DATA EXCERPT:
++++++++

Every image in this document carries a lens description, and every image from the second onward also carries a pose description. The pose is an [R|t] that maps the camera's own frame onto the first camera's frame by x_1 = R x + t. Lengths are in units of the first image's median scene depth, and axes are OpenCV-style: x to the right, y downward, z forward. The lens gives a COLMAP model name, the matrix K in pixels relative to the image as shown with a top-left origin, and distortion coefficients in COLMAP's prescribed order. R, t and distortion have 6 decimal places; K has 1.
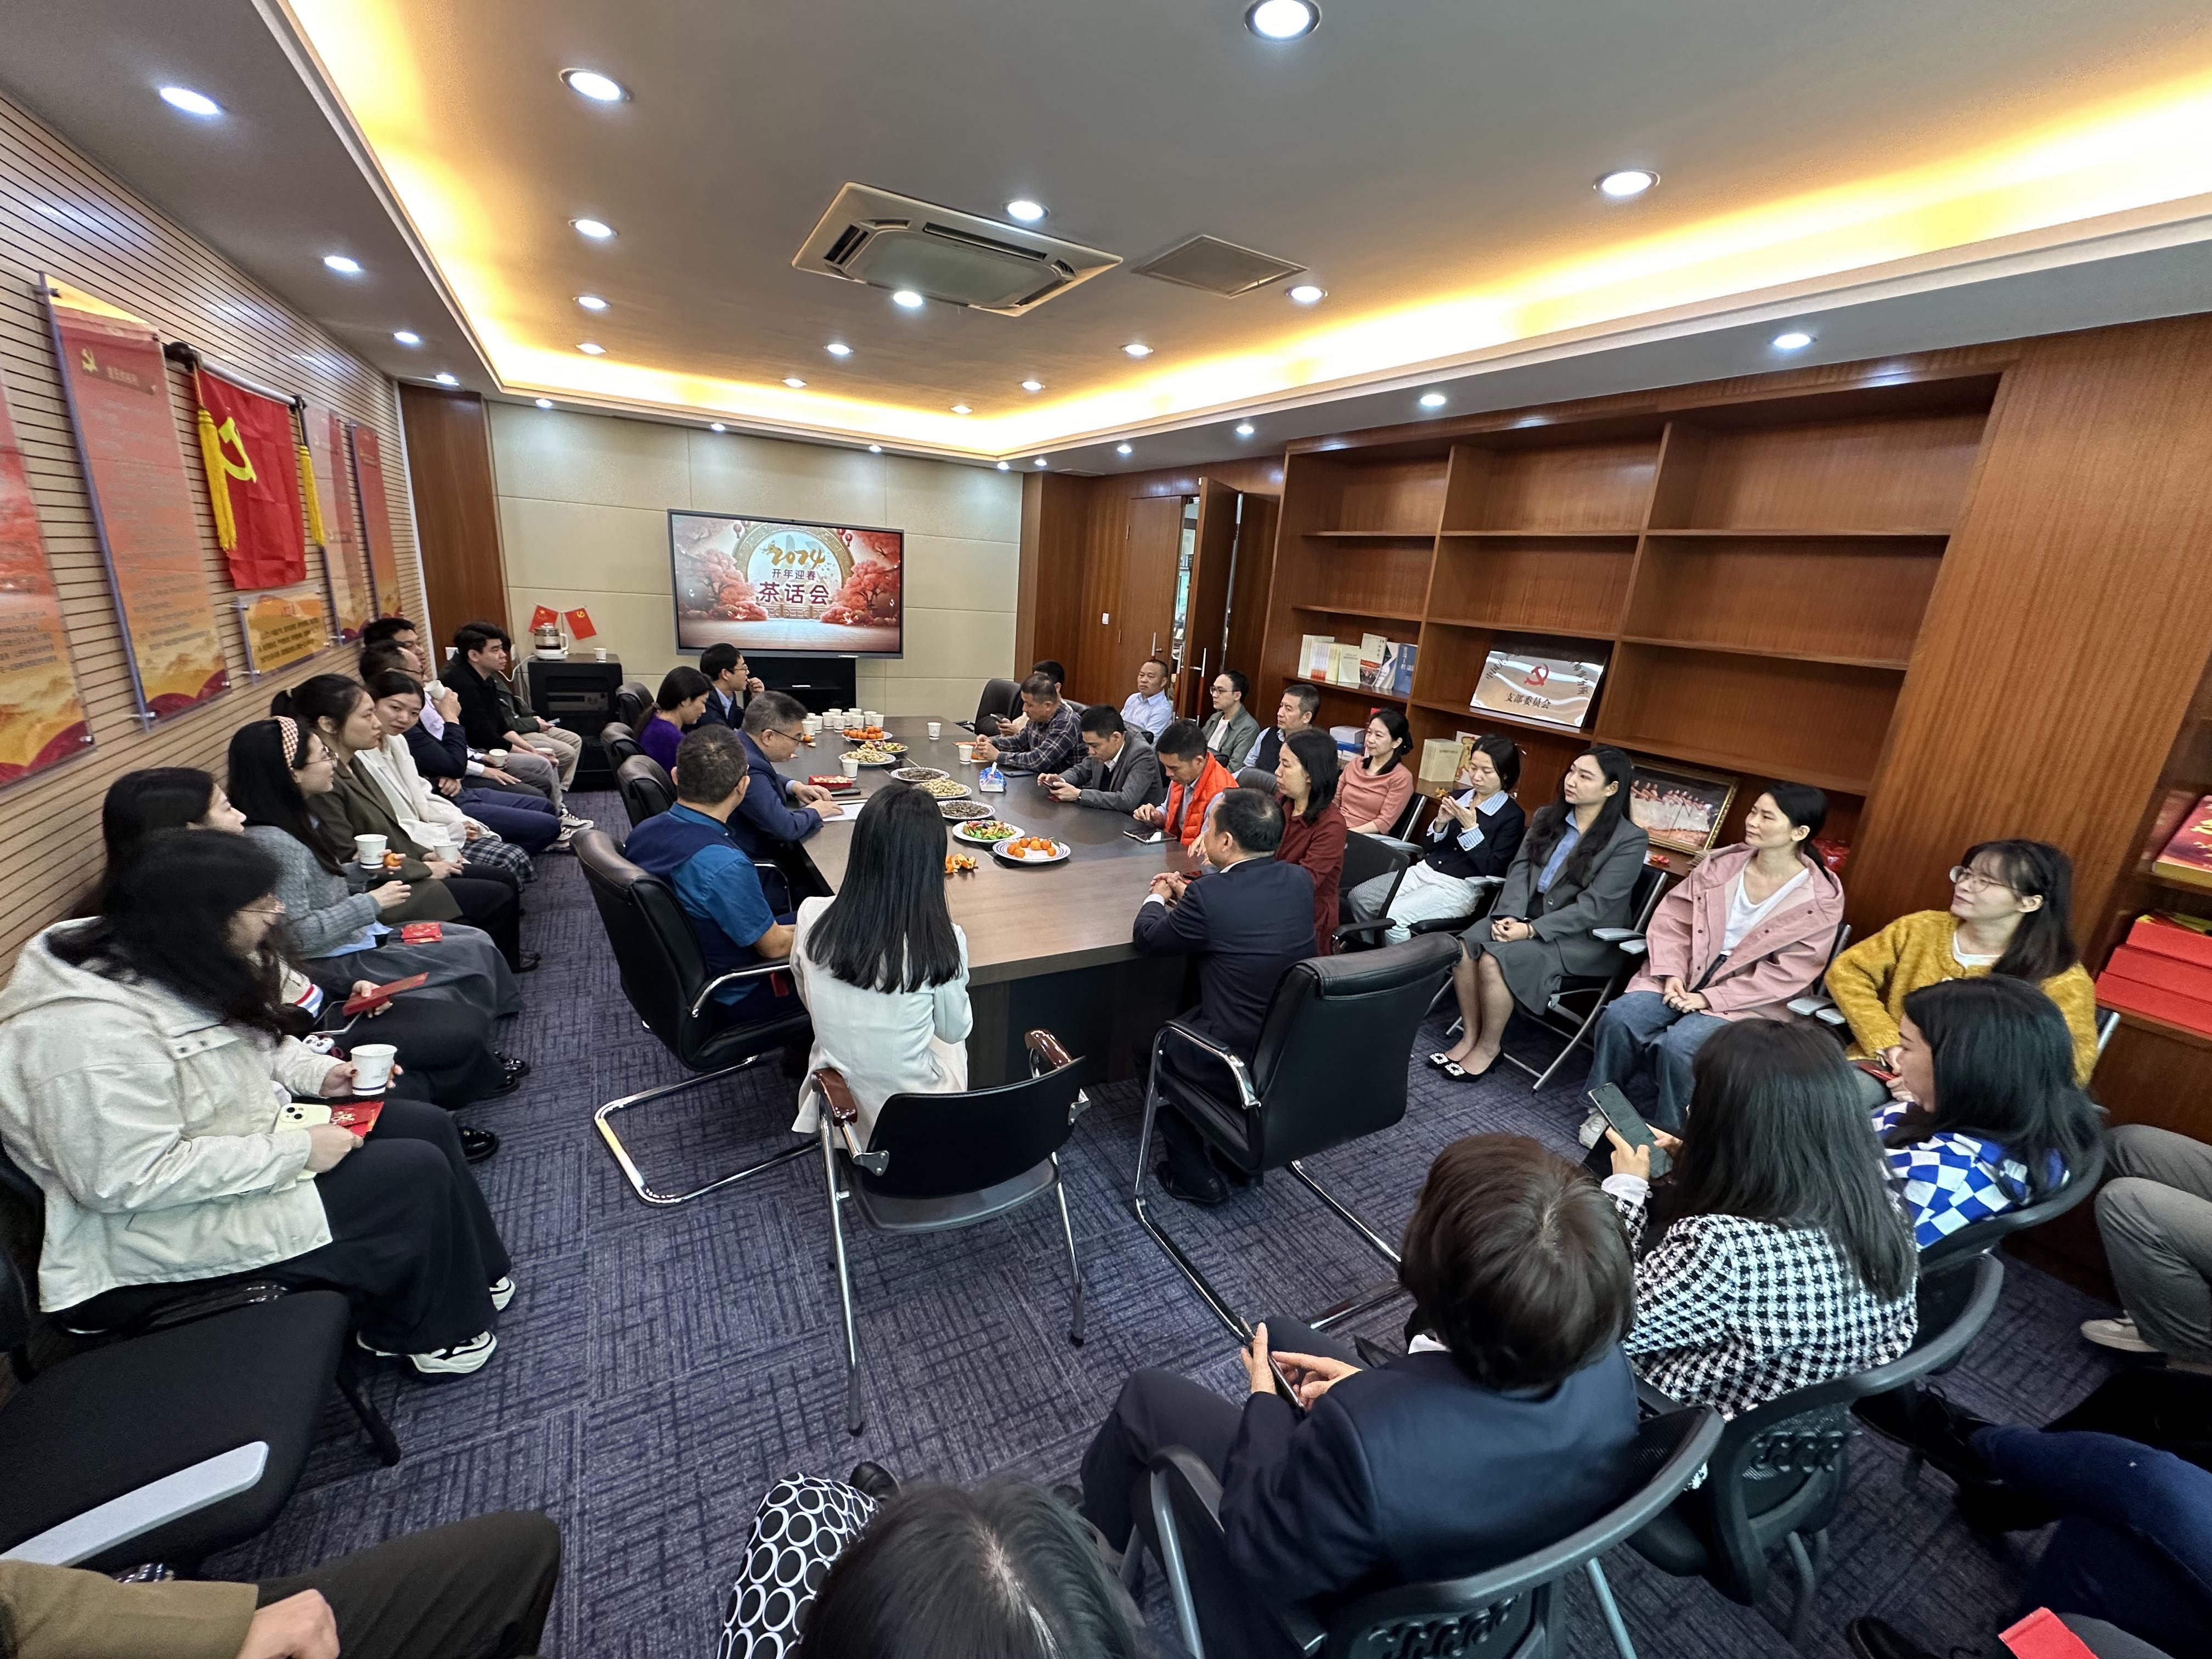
lens RADIAL K [[881.9, 0, 1107.8], [0, 881.9, 828.5], [0, 0, 1]] dist [0.000784, 0.000072]
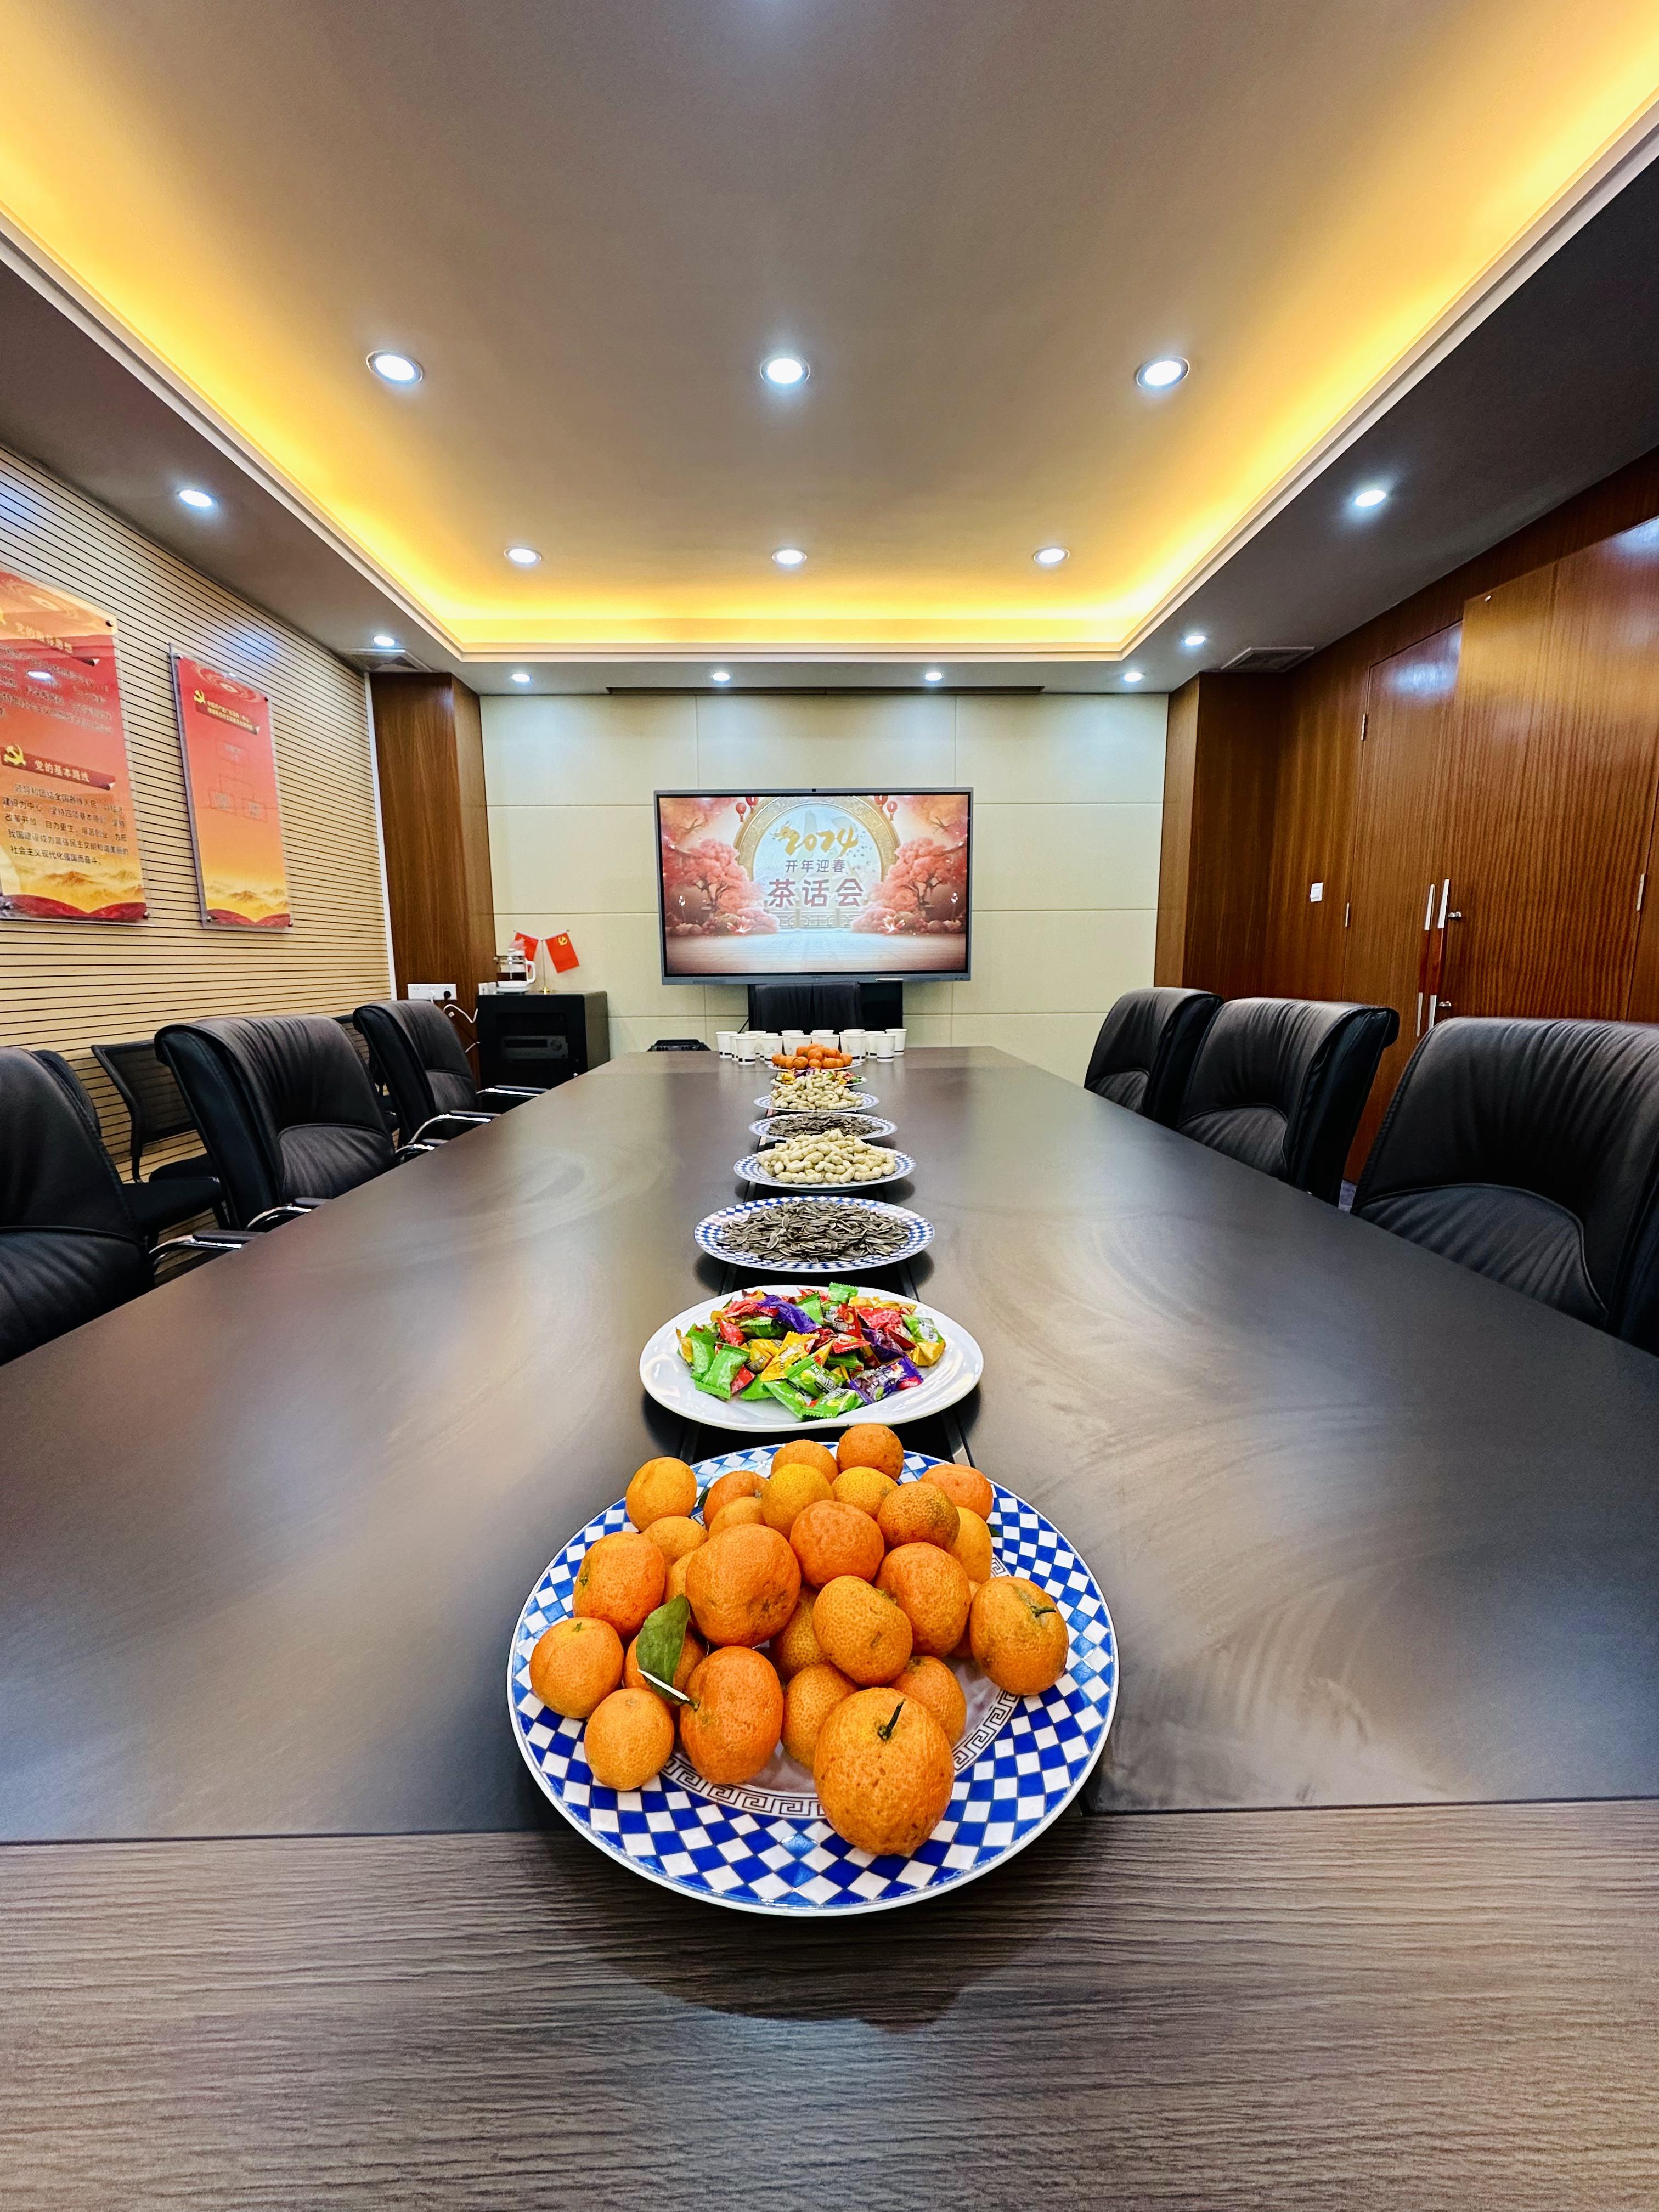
lens RADIAL K [[881.9, 0, 828.5], [0, 881.9, 1106.2], [0, 0, 1]] dist [0.000784, 0.000072]
pose [[0.882855, -0.005223, -0.469616, -0.016223], [-0.057245, 0.991286, -0.118641, -0.014859], [0.466143, 0.131626, 0.874863, 0.414368]]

++++++++

TASK STATEMENT: For this exercise, retype the data above exactly and skip every image.

SOLUTION BELOW:
Every image in this document carries a lens description, and every image from the second onward also carries a pose description. The pose is an [R|t] that maps the camera's own frame onto the first camera's frame by x_1 = R x + t. Lengths are in units of the first image's median scene depth, and axes are OpenCV-style: x to the right, y downward, z forward. The lens gives a COLMAP model name, the matrix K in pixels relative to the image as shown with a top-left origin, and distortion coefficients in COLMAP's prescribed order. R, t and distortion have 6 decimal places; K has 1.
lens RADIAL K [[881.9, 0, 1107.8], [0, 881.9, 828.5], [0, 0, 1]] dist [0.000784, 0.000072]
lens RADIAL K [[881.9, 0, 828.5], [0, 881.9, 1106.2], [0, 0, 1]] dist [0.000784, 0.000072]
pose [[0.882855, -0.005223, -0.469616, -0.016223], [-0.057245, 0.991286, -0.118641, -0.014859], [0.466143, 0.131626, 0.874863, 0.414368]]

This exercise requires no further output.